And step S3: initializing abnormal values under the conditions of time characteristics, space characteristics, human-vehicle states and specific behavior characteristics of each node。
And step S4: and performing time characteristic analysis, space characteristic analysis, human-vehicle state condition analysis and specific behavior characteristic analysis according to the relevant state information of the target object acquired in the steps S1 and S2. If the target object is analyzed at the M node to obtain that the target object passes through the border key intersection for multiple times, updating the abnormal value of the specific behavior characteristic, namelyAnd if there is no other abnormal condition, the abnormal value at the M node is. Then, the target object is analyzed at the N nodes to be found from 1 point to 4 points in the morning, and the driving track is to go to the forest areaIf the abnormal value of the N node is updated to be in an unmanned area such as a river channel and stays in the unmanned area
Table 1: partial abnormal update condition (can be continuously expanded according to actual conditions)
Step S5: initializing a Markov-like model, defining a state space ofAnd abnormal values under the spatial characteristics, the time characteristics, the human-vehicle state conditions and the specific behavior characteristics of each node updated through S4Calculating a state transition probability matrix p; i.e. for N nodes, outliersThen, then0.15+0.25 + 2+0.2=0.85 due to spatial characteristicsReaches the maximum, so its corresponding weight is increased to 2,i.e. by。
Step S6: updating abnormal values of target objects by Markov-like models, i.e.,Indicating that the target object is on the i trackThe abnormal probability distribution of the trace points,the probability of normality is indicated by the probability of normality,the probability of representing abnormity is not changed unlike the Markov model state transition probability matrix, the model calculates the space characteristic, the time characteristic, the man-vehicle state condition and the specific behavior characteristic according to the target state information of each node to update the transition probability matrix P, and simultaneously, the characteristic information of the previous position node is also reserved, and the probability is arranged at the N-1 nodeThen is obtained byTo obtainAccording toThe value of (2) is combined with the established abnormal standard, so that the serious abnormality of the target object can be obtained, and illegal behaviors such as clearance and card avoidance are possibly caused.

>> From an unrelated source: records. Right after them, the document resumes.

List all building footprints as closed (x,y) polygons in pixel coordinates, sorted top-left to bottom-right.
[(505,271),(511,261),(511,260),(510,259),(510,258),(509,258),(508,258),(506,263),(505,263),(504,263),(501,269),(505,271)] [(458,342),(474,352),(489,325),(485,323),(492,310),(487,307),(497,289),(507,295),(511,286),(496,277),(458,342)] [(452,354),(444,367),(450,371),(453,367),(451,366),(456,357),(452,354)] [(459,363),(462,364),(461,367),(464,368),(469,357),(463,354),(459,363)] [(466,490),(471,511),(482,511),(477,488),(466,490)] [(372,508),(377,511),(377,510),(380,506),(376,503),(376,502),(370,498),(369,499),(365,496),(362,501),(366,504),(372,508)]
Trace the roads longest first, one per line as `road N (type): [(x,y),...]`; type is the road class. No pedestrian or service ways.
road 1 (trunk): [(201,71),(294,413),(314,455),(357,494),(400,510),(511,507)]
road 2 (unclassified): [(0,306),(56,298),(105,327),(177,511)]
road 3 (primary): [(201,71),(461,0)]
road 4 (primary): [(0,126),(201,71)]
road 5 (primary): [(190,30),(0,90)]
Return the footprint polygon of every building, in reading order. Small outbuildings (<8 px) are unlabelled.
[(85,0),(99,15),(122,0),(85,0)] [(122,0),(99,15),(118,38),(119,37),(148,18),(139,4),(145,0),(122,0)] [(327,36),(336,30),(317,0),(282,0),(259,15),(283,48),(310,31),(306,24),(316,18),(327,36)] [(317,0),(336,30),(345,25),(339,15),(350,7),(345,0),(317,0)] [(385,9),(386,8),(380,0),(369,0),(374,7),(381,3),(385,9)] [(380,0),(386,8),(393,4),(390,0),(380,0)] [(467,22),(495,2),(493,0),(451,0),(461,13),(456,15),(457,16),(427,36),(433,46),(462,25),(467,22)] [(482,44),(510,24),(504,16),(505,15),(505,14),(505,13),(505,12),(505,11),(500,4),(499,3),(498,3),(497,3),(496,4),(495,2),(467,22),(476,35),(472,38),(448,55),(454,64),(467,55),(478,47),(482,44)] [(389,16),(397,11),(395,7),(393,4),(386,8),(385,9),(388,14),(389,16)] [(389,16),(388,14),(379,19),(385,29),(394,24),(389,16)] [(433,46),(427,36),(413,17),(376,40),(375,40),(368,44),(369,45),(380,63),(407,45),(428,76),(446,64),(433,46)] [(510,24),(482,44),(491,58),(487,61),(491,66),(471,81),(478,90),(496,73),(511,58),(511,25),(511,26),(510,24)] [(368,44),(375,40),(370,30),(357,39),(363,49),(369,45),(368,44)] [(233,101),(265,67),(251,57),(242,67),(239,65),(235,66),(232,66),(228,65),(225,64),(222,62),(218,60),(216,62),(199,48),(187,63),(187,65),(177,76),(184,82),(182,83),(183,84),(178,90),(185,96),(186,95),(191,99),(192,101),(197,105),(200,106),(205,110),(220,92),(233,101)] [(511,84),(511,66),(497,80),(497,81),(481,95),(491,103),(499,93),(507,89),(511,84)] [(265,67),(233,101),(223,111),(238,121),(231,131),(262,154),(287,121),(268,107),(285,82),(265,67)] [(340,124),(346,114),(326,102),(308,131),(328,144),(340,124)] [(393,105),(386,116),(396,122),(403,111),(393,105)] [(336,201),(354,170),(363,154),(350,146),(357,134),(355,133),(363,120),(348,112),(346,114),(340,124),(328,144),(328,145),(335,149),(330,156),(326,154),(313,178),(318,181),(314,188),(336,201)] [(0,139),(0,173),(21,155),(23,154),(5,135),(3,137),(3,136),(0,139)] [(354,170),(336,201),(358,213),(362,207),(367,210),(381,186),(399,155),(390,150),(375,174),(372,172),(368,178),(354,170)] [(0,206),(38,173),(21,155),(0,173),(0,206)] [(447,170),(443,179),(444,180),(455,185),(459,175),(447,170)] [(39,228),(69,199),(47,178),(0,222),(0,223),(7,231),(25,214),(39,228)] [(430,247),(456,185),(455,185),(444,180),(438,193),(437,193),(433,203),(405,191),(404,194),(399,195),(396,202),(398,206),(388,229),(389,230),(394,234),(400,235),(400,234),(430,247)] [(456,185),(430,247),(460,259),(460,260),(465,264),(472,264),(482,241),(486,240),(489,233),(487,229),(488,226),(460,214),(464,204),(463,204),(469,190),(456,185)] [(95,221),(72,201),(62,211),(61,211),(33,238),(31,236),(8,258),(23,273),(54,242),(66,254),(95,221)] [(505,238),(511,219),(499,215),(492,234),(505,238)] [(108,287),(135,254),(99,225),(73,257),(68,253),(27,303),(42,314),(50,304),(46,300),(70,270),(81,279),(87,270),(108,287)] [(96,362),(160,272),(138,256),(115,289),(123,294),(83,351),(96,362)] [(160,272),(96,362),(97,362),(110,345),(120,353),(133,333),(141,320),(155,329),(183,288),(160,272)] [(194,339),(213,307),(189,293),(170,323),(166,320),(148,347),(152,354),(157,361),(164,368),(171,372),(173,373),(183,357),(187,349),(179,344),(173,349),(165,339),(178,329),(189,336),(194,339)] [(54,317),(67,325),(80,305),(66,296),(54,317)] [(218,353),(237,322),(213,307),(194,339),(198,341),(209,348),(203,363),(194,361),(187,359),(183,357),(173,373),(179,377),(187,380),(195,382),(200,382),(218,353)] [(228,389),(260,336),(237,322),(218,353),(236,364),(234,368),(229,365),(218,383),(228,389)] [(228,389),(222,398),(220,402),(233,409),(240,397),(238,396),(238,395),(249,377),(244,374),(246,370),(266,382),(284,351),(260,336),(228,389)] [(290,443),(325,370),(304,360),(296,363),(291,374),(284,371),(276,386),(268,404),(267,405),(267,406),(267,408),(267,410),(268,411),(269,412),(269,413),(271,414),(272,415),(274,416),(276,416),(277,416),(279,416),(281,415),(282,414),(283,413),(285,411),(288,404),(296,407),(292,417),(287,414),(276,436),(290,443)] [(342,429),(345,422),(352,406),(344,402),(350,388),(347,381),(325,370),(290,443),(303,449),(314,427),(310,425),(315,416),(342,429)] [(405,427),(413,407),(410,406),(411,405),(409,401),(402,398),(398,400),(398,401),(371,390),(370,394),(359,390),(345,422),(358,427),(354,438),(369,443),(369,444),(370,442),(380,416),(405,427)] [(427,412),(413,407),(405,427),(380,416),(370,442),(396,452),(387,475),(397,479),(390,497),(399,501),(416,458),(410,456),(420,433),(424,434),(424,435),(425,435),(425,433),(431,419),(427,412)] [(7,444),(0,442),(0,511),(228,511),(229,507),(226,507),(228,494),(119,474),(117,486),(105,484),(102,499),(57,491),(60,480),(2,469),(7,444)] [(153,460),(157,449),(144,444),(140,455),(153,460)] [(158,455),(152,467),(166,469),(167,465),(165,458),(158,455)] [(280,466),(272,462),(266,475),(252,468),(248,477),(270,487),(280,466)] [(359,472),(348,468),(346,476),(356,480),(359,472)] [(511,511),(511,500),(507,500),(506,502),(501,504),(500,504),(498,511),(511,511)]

Table 2: abnormal state condition of different abnormal values
Comparative examples
In contrast, the specific process of the multi-dimensional characteristic dynamic anomaly integration model using the markov model is the same as that of embodiment 1, except that the conventional markov model is used in step 6, and the specific process is as follows:
step S1: acquiring related target state information of personnel and vehicles, wherein the related target state information comprises vehicle basic information, personnel basic information and position information; the concrete method comprises the following steps:
s1.1, acquiring the registration information of vehicles and personnel in vehicle administration centers and traffic management departments of public security organs.
S1.2, acquiring main information of a vehicle track through a vehicle GPS in scenes such as roads, streetscapes and the like, and capturing auxiliary information through a camera and a wireless alarm; the unmanned aerial vehicle is adopted to search in places with serious hidden dangers, such as complex road sections, forest regions, riverways and the like which are difficult to reach by people.
Step S2: the specific steps of carrying out data preprocessing on the target state information and carrying out data processing on the target state information are as follows, and setting a time gapThe time is as long as the reaction time is short,average velocity ofAnd s denotes the target in the time gapDisplacement of the inner; dividing the target dynamic track into two classes for sampling, firstly, every two classes are separatedSampling the target state information and extracting the motion pointTo obtain the moving track point of the target objectN is the number of the current moving track points; in thatInner, average velocityPoint set ofDefined as the resident points of the target object, m is the number of the currently determined resident points,the speed standard is customized and is set to be 5km/h, namely the speed is less thanThe track points are regarded as residence points; obtaining the position information of the mobile track point according to S1.2Location information of a dwell pointWhereinRepresenting longitude and latitude information and acquiring time information of mobile track pointDwell time of dwell point position。
And step S3: initializing abnormal values under the conditions of time characteristics, space characteristics, human-vehicle states and specific behavior characteristics of each node。
And step S4: and performing time characteristic analysis, space characteristic analysis, human-vehicle state condition analysis and specific behavior characteristic analysis according to the relevant state information of the target object acquired in the steps S1 and S2. Assuming that the time characteristic, the space characteristic, the human-vehicle state condition and the specific behavior characteristic of the target object at the first node of the track sequence are all analyzed normally, the abnormal value of the first position point is still the abnormal value after being updated。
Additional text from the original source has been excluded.